Les inégalités diminuent… Selon l’Insee, le taux de pauvreté recule, passant de 14,3 à 14 % de la population. C’est la première fois depuis le début de la crise que le niveau de vie augmente pour les plus pauvres.

Le niveau de vie augmente de façon marquée selon l’Insee pour les 10 % les plus pauvres et il augmente légèrement pour les 30 % les moins riches. La raison, c’est que ceux qui travaillent ont fait plus d’heures et donc augmenté leurs revenus. Lles prestations sociales commes le Rsa et les allocations logements ont également augmenté.

Mais si les plus pauvres le sont un peu moins, ce sont surtout les plus riches qui voient eux leur revenu disponible baisser. Pas obligatoirement leur salaire, mais les revenus de leur patrimoine et notamment financier, car les entreprises ont versé moins de dividendes, devançant une hausse de la fiscalité.
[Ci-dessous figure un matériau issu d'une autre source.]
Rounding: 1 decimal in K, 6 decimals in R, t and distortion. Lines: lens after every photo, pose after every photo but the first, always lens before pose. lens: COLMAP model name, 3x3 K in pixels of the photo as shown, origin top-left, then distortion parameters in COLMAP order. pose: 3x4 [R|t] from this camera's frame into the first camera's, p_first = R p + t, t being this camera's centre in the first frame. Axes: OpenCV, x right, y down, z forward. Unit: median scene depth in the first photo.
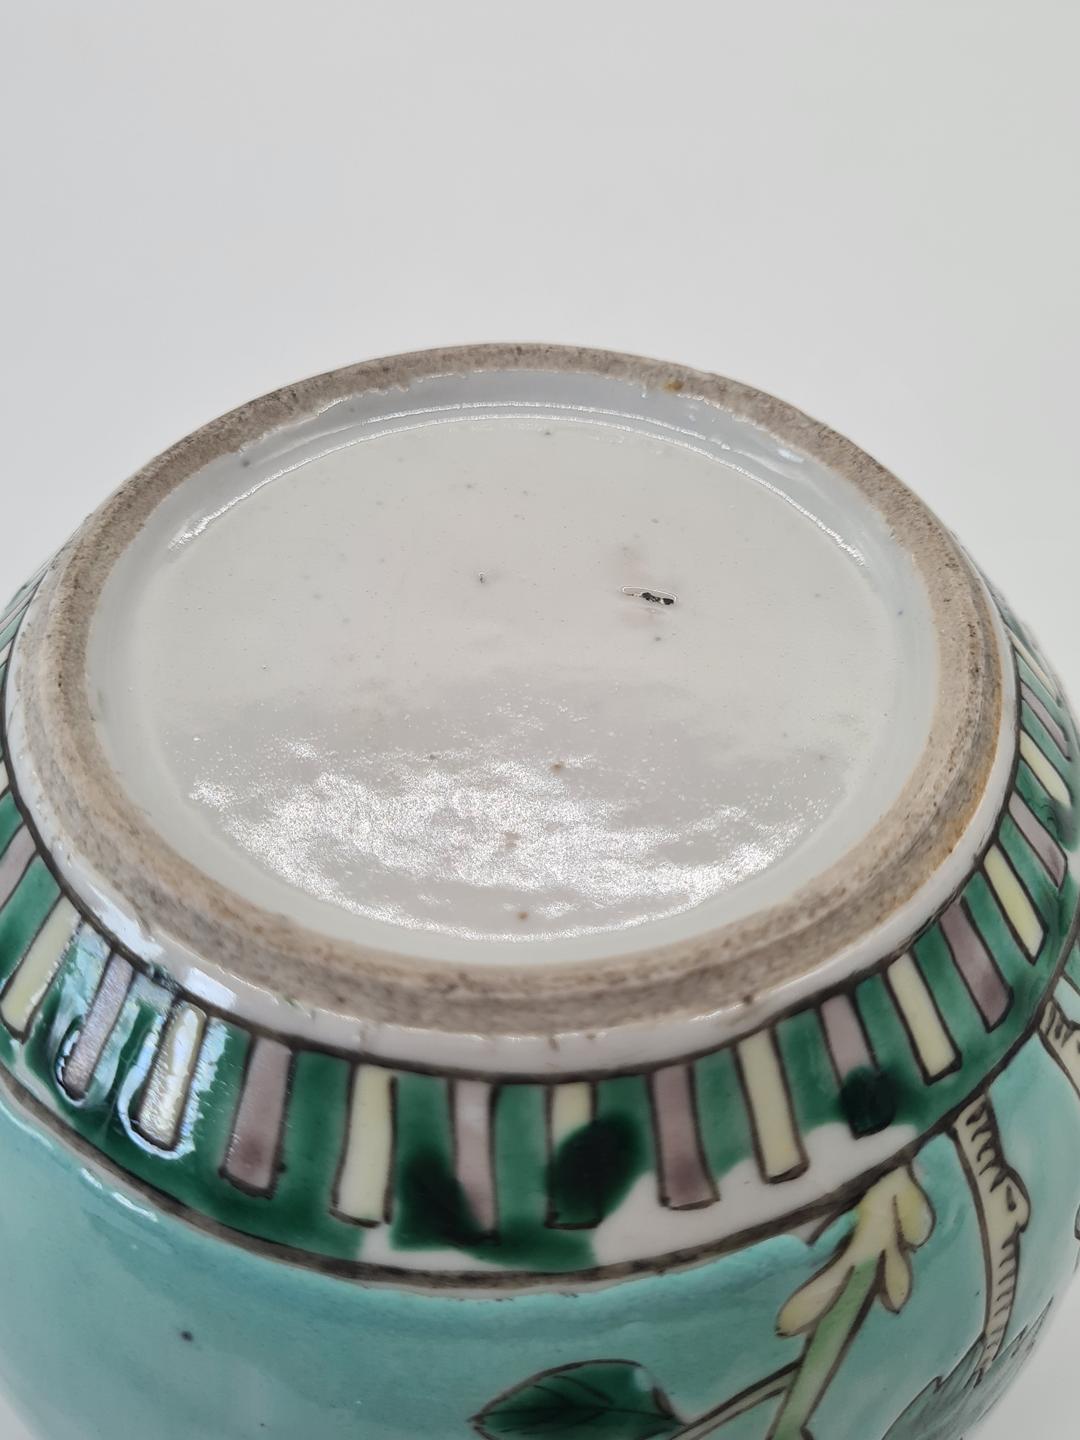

Et puis les ménages les plus aisés ont tout simplement payé plus d’impôts, car une nouvelle tranche a été créée et l’effet du quotient familial, plafonné. Résultat, la réduction des inégalités amorcée en 2012 s’accentue désormais.
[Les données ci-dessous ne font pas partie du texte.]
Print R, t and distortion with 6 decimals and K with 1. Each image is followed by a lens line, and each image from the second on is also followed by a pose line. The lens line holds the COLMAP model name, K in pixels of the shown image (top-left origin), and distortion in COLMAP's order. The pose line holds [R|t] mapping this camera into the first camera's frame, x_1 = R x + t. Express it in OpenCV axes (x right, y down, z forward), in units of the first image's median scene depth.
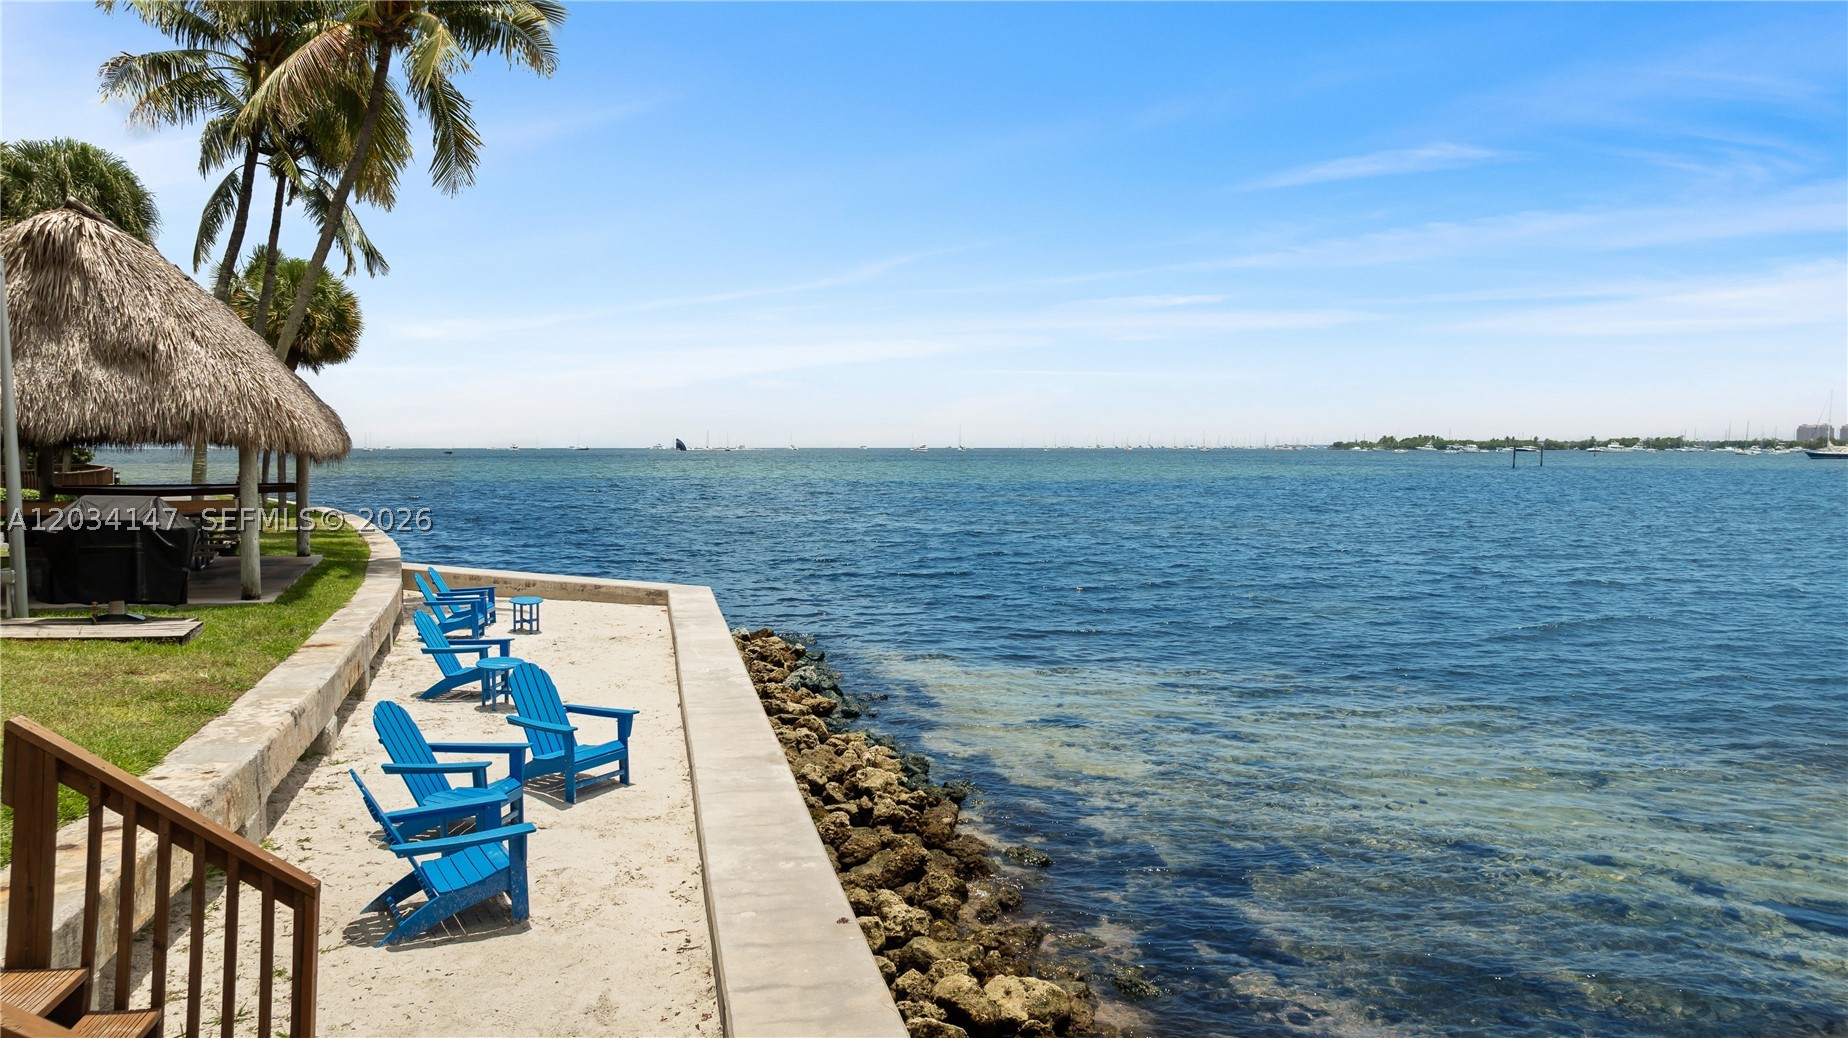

Le revenu médian de la population s’élèverait à 20 000 euros annuels. Les 10 % des personnes les plus modestes ont un revenu inférieur à 10 730 euros. Les 10 % les plus aisées ont un revenu supérieur à 37 200 euros, soit 3,5 fois plus. Le seuil de pauvreté, qui correspond à 60 % du revenu médian de la population, s’établit à 1 000 euros mensuels. La pauvreté concerne 8,6 millions de personnes, soit 14,0 % de la population. Cette proportion diminue légèrement en 2013 (– 0,3 point) et l’intensité de la pauvreté baisse. En outre, les inégalités de niveaux de vie entre les plus modestes et les plus aisés se réduisent plus nettement sous l’effet d’un repli des revenus financiers. C’est parmi les chômeurs et les adultes de moins de 30 ans que la pauvreté recule le plus.